■ Exercise task
Reproduce every row below verbatim, leaving out the pictures.

[Data lines]
[start]
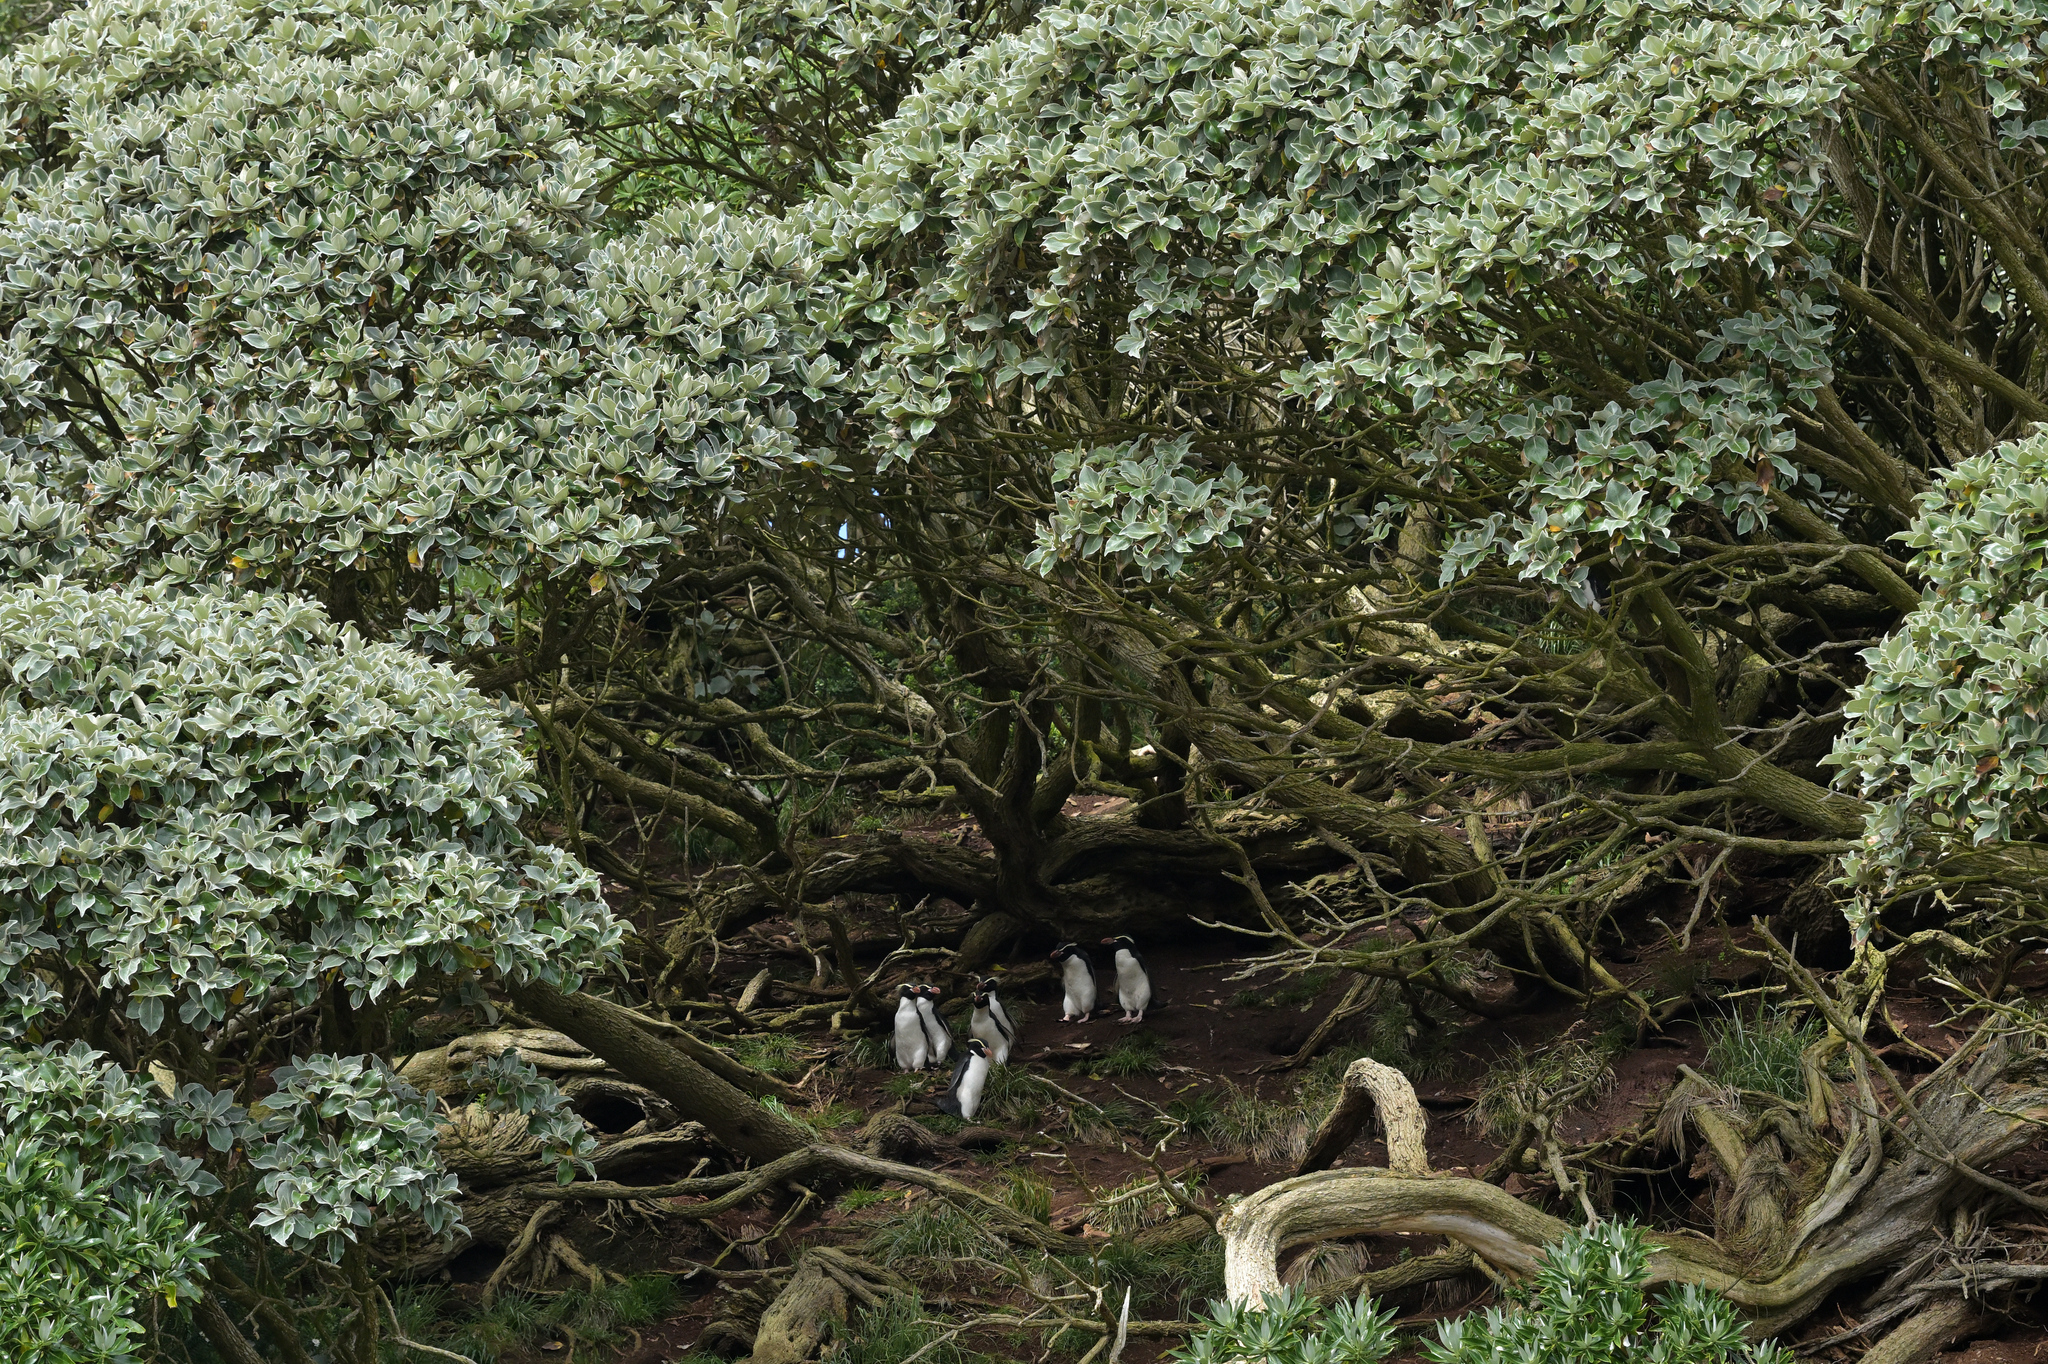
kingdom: Plantae
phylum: Tracheophyta
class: Magnoliopsida
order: Asterales
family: Asteraceae
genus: Macrolearia
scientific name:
[end]
■ Exercise result
kingdom: Plantae
phylum: Tracheophyta
class: Magnoliopsida
order: Asterales
family: Asteraceae
genus: Macrolearia
scientific name:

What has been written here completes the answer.